Нет, наша наука не иллюзия. Но будет иллюзией верить, будто мы еще откуда-то можем получить то, что она неспособна нам дать.
Фетишизм[93]
(1927)На протяжении нескольких последних лет мне выпадала возможность аналитически изучить пациентов-мужчин, у которых в выборе любовного объекта преобладал фетиш. Не следует думать, будто эти люди искали анализа из-за своего фетиша. Ведь фетиш, пусть он, без сомнения, признается его приверженцами как аномалия, все же редко воспринимается как симптом болезни, отягощенной страданиями. Обыкновенно такие люди вполне довольны им и даже хвалят его за то, что он облегчает их эротическую жизнь.
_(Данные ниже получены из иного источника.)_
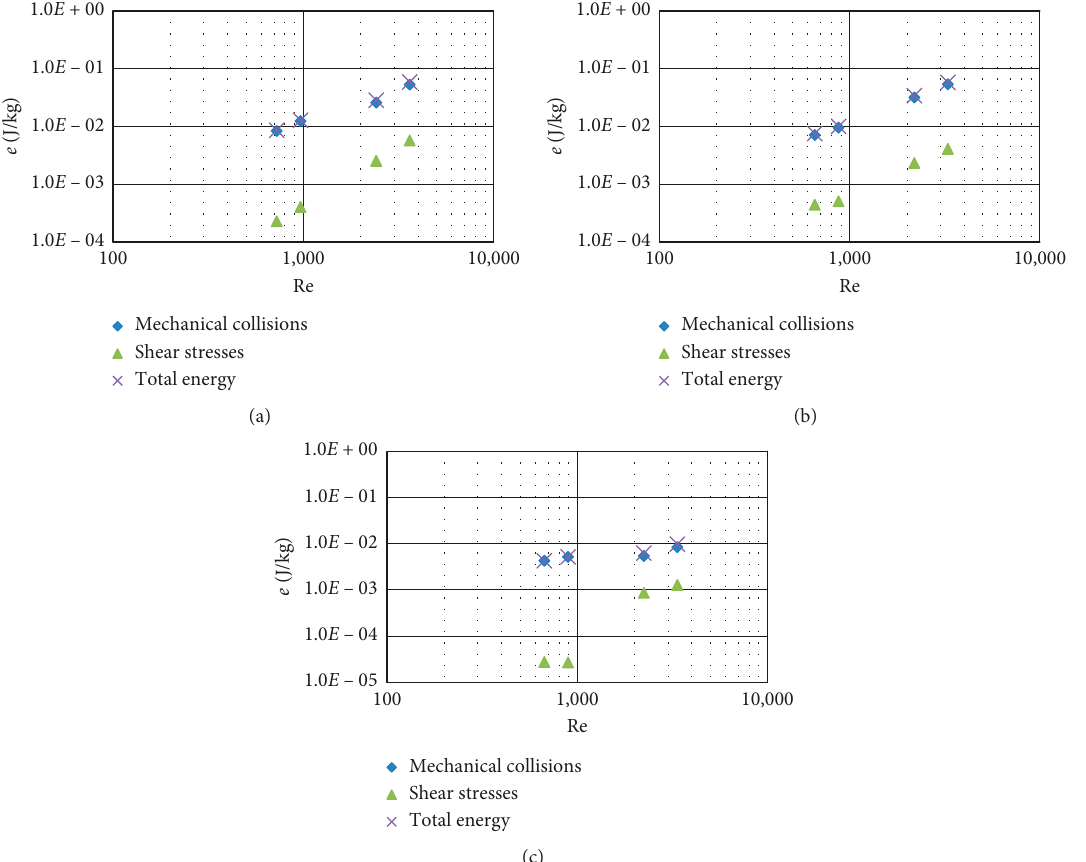
e pipe ~Re 0.4392 R 2 = 0.8949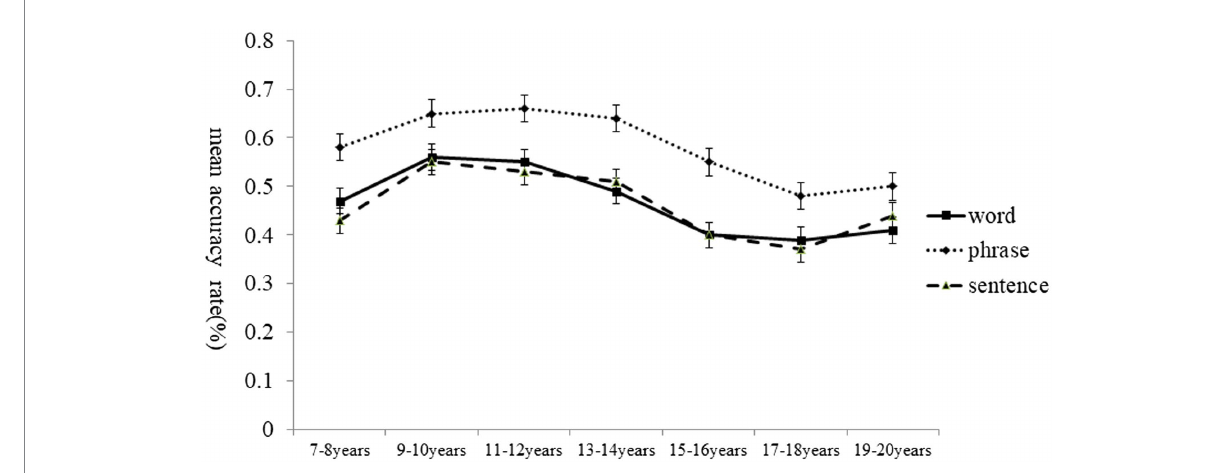
FIGURE 2 Mean accuracy rates of speechreading in Chinese as a function of age group and linguistic level.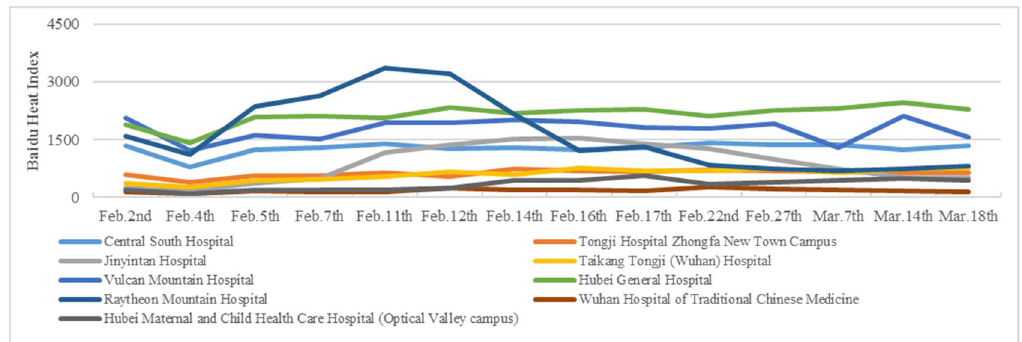
Figure 15. The changes of the population heat values in designated hospitals.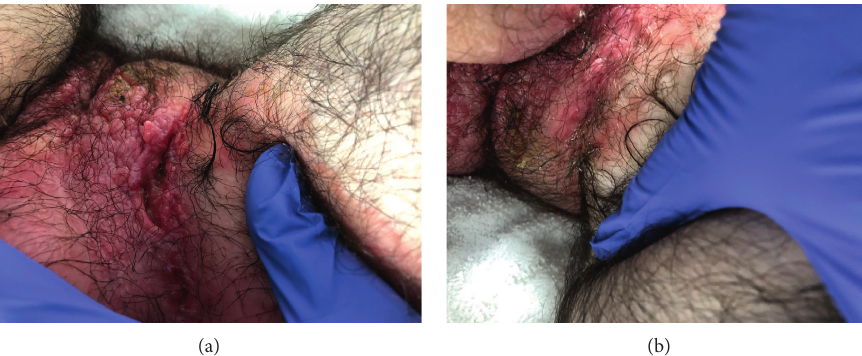
Figure 1: Well-demarcated erythematous plaques, nodules, and papules noted on the groin (a) and gluteal cleft (b) observed prior to treatment with adalimumab.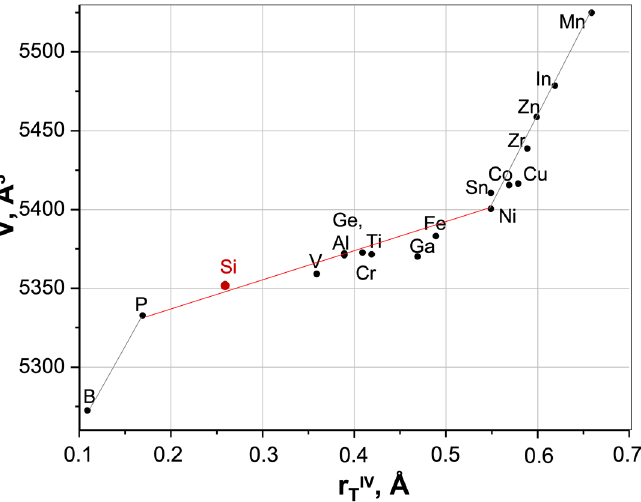
Figure 2. Relationship between the radius of T ions ( r TIV , Å) and the unit cell volume (V, Å 3 ) of (H)ZSM (Data from [98–113]).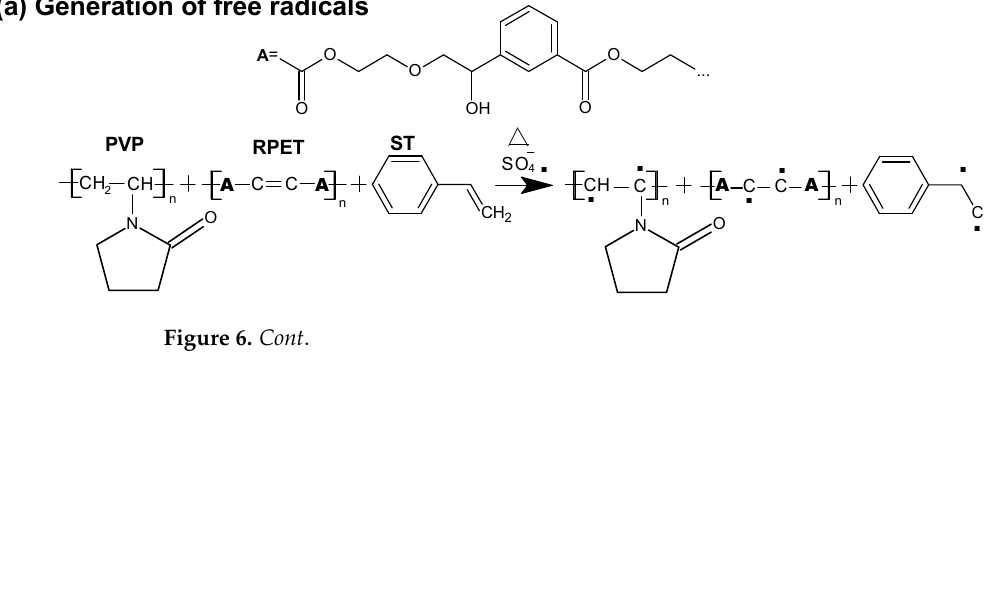
Chemical bonding Figure 6. Mechanism of the reaction of nanofibers: ( a ) Generation of free radicals, ( b , c ) semidevel- oped chemical interactions, and ( d , e ) schematic representations of composite nanofibers. 4. Conclusions This study demonstrated the production of a new type of nanofiber from recycled PET and the preparation of RPET/PVP nanofibers without defects and with an average diameter of 300–400 nm with enhanced mechanical properties that were more than 10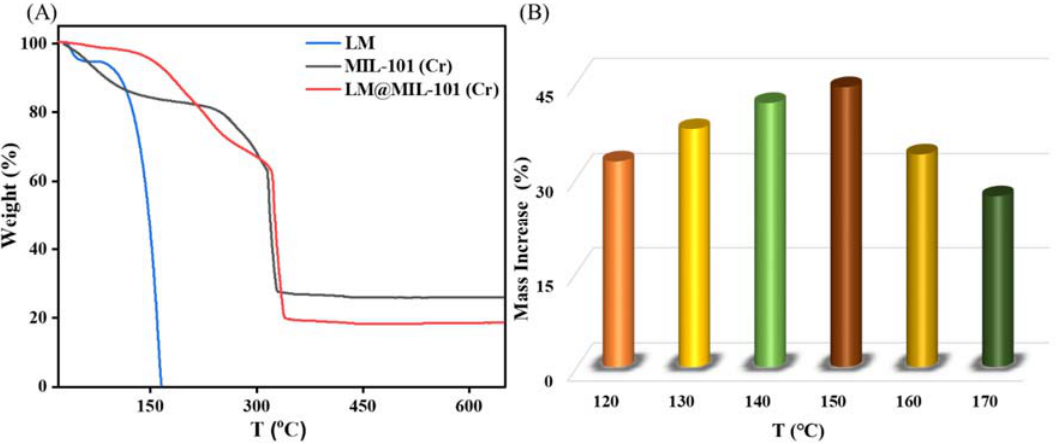
Figure 3. ( A ) Thermal stability of LM, MIL ‐ 101 (Cr) and LM@MIL ‐ 101 (Cr); ( B ) adsorption of LM on MIL ‐ 101 (Cr) at different temperatures.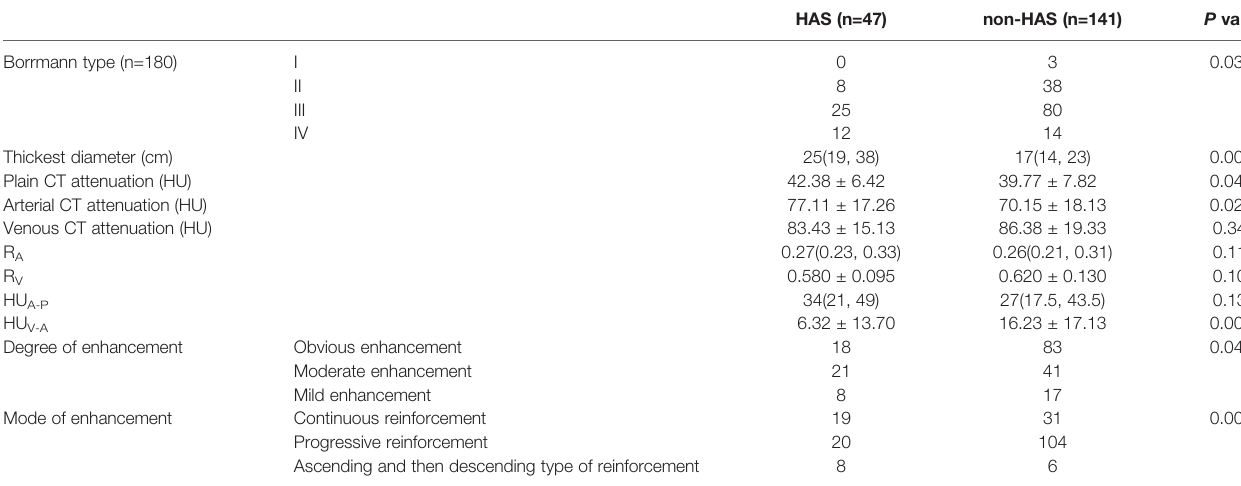
TABLE 2 | Comparison of CT features between HAS and non-HAS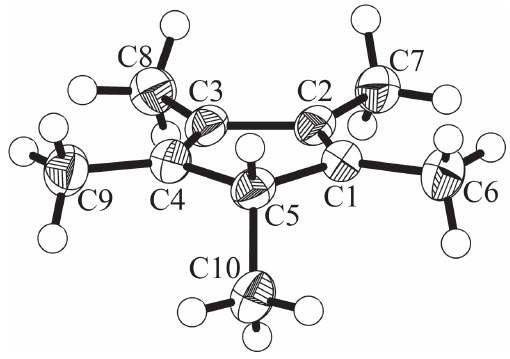
Table 1: Data collection and handling.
Поэтому, как правило, фетиш предстает в анализе как своего рода второстепенная находка.
По понятным причинам подробности этих случаев надлежит скрывать от публики; посему я не смогу показать, как случайные обстоятельства способствуют выбору фетиша. Наиболее примечательным показался мне случай, когда один молодой человек возвел в достоинство фетиша «блеск на носу». Удивительное объяснение заключалось в том факте, что пациент вырос в английской детской, но позже попал в Германию, где почти полностью забыл родной язык. Фетиш, зародившийся на заре его детства, нужно толковать по-английски, а не по-немецки. «Блеск на носу» – это на самом деле «взгляд на нос»[94]
. То есть нос был фетишем, и сам пациент наделял его по собственному желанию блеском, незримым для других.